● USING THE INFORMATION
1/ In the fertilizer trial review, where were comparisons made in the Holbrook trial?
2/ Rewrite the part of the fertilizer trial review starting with "The methodology was" and going on through "a known history.", changing "methodology" to "design".
PASSAGE TO READ Start Marker
Pasture Trial Reviews

Woady Yaloak alternative fertiliser trial review

“The trial from hell”

By Patrick Francis

The Woady Yaloak Catchment Group’s “alternative fertilisers and biological products for pastures and crops” trial is one of the most interesting but also complicated to be undertaken in recent years. It can be described as “the trial from hell” because it had such an ambitious agenda which ended up being curtailed by funding constraints, that drawing useful on-farm strategy conclusions about some of the products is difficult.

The methodology was compromised by having too many trial sites with different farming and fertiliser histories; adding products with vastly different nutrient compositions then allowing product retailers control application rates used, and not retesting all the sites at the end of the trial. This is in stark contrast with the Holbrook trial where comparisons were made on the one site with a known history.
PASSAGE TO READ End Marker
PROVIDED RECORDS Start Marker
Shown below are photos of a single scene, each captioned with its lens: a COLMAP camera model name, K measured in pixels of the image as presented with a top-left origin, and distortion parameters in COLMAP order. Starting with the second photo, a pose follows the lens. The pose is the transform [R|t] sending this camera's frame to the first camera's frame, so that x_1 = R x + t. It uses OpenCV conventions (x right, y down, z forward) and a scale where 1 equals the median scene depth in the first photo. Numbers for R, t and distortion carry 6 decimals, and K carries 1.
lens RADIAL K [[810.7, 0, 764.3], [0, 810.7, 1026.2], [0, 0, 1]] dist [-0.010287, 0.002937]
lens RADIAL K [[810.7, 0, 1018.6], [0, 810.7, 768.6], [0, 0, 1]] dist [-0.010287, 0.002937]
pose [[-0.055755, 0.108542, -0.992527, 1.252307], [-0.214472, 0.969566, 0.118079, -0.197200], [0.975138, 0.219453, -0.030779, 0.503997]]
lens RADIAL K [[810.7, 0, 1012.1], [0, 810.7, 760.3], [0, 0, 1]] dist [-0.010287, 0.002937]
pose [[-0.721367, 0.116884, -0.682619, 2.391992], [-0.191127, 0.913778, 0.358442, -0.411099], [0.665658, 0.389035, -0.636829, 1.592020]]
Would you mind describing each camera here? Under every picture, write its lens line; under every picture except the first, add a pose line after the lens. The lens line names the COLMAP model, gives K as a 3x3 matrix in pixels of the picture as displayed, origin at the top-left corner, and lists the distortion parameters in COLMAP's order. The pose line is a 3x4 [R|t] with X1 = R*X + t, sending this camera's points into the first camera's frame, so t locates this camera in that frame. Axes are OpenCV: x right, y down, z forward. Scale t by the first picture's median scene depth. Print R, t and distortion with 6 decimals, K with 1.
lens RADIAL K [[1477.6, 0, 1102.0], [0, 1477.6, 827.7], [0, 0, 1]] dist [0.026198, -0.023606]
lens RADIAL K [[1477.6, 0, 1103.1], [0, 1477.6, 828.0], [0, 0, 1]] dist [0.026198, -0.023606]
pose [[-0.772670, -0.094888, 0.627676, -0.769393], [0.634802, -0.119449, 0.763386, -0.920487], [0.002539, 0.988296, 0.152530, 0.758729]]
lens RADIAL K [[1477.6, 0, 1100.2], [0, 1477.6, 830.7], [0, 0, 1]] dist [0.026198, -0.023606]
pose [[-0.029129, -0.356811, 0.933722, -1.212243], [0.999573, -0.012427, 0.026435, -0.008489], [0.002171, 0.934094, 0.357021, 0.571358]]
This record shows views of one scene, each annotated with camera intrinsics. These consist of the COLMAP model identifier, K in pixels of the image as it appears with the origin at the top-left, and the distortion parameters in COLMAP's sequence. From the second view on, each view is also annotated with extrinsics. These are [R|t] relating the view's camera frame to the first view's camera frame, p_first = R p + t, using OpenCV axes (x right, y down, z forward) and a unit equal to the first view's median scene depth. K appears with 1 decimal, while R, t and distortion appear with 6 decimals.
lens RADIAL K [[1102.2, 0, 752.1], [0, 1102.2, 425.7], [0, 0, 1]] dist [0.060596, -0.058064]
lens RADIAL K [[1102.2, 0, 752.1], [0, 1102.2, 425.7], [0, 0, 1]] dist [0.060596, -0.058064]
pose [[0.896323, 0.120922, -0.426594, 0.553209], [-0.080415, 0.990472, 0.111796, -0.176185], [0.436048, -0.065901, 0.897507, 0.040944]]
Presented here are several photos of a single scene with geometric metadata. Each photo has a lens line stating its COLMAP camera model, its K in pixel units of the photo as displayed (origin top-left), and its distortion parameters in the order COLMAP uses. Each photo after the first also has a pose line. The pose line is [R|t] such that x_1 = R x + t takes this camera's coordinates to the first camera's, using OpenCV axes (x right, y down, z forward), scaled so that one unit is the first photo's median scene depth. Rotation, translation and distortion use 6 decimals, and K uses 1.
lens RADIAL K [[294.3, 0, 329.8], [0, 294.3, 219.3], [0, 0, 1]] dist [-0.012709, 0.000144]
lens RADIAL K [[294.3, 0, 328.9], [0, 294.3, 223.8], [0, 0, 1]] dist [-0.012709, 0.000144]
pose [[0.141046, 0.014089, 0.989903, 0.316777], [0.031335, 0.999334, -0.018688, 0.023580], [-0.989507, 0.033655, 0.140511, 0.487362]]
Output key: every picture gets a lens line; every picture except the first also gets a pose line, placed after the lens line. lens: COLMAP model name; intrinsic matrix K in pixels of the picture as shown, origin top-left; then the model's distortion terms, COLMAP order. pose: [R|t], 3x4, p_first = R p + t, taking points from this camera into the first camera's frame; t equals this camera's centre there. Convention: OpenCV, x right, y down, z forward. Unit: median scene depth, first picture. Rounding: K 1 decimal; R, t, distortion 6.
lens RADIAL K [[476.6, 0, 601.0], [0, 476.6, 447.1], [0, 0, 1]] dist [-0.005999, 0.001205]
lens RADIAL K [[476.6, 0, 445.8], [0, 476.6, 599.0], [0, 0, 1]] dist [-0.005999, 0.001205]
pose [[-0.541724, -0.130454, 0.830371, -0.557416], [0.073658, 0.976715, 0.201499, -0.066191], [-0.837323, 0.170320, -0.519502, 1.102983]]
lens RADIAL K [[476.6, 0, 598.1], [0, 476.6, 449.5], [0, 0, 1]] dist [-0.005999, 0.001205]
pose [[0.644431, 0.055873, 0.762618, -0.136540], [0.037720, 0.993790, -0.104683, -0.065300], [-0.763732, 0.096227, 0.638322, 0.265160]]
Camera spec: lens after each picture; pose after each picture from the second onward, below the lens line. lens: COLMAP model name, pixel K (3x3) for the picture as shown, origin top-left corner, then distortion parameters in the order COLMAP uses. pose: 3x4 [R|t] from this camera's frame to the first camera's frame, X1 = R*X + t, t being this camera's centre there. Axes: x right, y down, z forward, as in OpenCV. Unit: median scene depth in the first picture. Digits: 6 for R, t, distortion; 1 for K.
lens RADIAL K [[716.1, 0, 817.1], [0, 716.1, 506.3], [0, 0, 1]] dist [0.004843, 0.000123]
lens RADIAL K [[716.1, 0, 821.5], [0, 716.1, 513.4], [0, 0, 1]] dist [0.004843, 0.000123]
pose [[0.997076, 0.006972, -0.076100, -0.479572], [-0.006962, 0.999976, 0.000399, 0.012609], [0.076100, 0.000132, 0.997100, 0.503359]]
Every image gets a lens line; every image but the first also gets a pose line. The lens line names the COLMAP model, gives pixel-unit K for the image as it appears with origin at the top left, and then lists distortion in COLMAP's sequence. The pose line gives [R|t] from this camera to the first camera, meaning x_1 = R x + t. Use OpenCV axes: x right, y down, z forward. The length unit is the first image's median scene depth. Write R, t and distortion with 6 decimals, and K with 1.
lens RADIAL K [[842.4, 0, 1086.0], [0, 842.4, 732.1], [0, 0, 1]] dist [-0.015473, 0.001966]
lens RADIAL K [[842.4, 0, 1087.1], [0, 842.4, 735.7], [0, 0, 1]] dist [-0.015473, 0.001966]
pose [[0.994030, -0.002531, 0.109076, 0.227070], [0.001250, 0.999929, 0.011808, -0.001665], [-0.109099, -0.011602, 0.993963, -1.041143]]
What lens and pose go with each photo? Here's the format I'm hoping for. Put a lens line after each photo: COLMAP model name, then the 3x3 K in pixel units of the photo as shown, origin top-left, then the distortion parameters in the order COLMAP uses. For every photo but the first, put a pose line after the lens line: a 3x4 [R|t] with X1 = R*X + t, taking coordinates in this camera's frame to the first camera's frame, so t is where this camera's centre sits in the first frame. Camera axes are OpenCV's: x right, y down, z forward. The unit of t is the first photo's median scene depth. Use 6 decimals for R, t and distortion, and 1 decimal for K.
PROVIDED RECORDS End Marker
● ANSWERS IN ORDER
1/ On the one site with a known history.

2/
The design was compromised by having too many trial sites with different farming and fertiliser histories; adding products with vastly different nutrient compositions then allowing product retailers control application rates used, and not retesting all the sites at the end of the trial. This is in stark contrast with the Holbrook trial where comparisons were made on the one site with a known history.